* [EXCERPT TO READ]:
>>

The CMA joins regulators in the EU and the US in their skepticism towards the takeover, stating that the completed deal in its current form would have negative impacts on both the console and cloud gaming markets.

While the CMA acknowledges that games like Call of Duty becoming available on Xbox Game Pass would “generate an efficiency” for consumers, it also found “that this efficiency is not enough to make up for the reduction in competition that would arise from the Merger.”

Particularly, the regulators believe that Microsoft “would have an incentive to make it [Call of Duty, ed. note] either partially or totally exclusive to Xbox.” The CMA cites commercial and strategic reasons for the company to do so, despite Microsoft repeatedly claiming in public that Call of Duty’s exclusivity is not in the company’s interest at all.

Asking Call of Duty players over the course of the investigation, the CMA found that 24% would consider switching from PlayStation to Xbox if Call of Duty were to become an exclusive. This is actually not that considerable a number, seeing as how Sony is the market leader right now, but is evidently enough for the CMA to be concerned.

The regulators have suggested a few possible remedies, which would address the issues it has raised, namely:

  • Selling any part of the company dealing with Call of Duty (essentially leaving Blizzard and King, since most of Activision’s studios work on Call of Duty nowadays)
  • Selling Activision (leaving Blizzard and King)
  • Selling Activision and Blizzard (leaving King)

Otherwise, the CMA states, the only possible structural solution is the “prohibition of the merger.”

Behavioral remedies could also be an option and include measures like Microsoft’s standing offer to Sony to contractually keep Call of Duty on PlayStation on equal terms with other platforms for a set amount of time – a deal the company has already agreed to with Nintendo and reiterated towards Sony as a response to the CMA’s provisional findings.

However, the CMA states that it would prefer structural remedies, as “the circumstances in which the CMA might select a behavioural remedy as the primary source of remedial action are not present in this case.”

The CMA is inviting responses from interested parties to its proposed remedies by February 22, 2023, and responses to its provisional findings by March 1, 2023. The final report is due by April 26, 2023.

<<

* [DATA EXTRACTS]:

>>

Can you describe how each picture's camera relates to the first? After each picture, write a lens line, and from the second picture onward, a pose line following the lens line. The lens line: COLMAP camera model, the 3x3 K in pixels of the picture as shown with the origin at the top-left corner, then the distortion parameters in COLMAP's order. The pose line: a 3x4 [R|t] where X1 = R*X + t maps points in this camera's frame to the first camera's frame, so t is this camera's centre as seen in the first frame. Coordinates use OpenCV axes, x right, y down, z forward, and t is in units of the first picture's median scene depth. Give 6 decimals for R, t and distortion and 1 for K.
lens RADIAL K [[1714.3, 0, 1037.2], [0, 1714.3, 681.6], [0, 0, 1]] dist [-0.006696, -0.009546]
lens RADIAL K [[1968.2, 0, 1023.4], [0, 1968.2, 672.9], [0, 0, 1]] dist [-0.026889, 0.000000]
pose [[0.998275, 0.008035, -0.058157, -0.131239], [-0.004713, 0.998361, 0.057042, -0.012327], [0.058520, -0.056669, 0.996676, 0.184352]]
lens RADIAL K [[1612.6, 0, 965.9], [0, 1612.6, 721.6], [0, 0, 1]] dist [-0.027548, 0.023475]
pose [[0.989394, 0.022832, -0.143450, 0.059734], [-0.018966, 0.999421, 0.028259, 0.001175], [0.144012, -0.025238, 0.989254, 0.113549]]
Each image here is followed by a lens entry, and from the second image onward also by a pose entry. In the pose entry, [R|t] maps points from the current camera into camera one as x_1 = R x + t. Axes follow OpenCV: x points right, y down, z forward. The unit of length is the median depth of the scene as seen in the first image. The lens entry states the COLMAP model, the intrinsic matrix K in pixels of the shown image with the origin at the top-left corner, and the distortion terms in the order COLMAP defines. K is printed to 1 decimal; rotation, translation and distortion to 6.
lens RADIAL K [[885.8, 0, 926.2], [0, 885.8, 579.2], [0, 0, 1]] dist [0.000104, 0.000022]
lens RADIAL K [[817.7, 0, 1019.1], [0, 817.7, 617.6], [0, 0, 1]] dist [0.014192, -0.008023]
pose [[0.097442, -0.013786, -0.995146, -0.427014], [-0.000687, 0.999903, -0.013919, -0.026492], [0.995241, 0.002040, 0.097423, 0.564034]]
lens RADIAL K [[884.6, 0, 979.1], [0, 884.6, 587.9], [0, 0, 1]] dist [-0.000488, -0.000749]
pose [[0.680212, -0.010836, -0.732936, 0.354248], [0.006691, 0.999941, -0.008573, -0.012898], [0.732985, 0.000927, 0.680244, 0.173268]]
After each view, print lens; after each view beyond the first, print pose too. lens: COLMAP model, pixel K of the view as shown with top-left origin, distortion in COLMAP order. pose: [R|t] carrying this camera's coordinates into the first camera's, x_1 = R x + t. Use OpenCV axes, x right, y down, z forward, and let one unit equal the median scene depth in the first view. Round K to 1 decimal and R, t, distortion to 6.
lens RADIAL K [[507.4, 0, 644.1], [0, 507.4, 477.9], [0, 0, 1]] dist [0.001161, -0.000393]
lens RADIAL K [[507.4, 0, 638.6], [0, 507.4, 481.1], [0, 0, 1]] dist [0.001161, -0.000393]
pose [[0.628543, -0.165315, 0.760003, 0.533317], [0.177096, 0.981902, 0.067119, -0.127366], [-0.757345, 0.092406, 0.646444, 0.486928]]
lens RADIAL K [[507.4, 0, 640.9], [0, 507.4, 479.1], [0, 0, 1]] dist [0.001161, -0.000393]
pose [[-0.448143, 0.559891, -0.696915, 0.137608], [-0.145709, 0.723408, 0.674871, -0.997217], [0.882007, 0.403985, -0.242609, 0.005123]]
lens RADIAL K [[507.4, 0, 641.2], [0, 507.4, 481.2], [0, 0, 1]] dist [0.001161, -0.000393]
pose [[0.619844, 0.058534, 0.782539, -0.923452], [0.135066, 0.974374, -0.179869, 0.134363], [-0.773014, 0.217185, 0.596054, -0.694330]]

<<

* [YOUR ASSIGNMENT]:
Reproduce word for word the part of the article on the CMA's review of the Microsoft merger that runs from "The CMA joins" to "cloud gaming markets.".

* [EXERCISE ANSWER]:
The CMA joins regulators in the EU and the US in their skepticism towards the takeover, stating that the completed deal in its current form would have negative impacts on both the console and cloud gaming markets.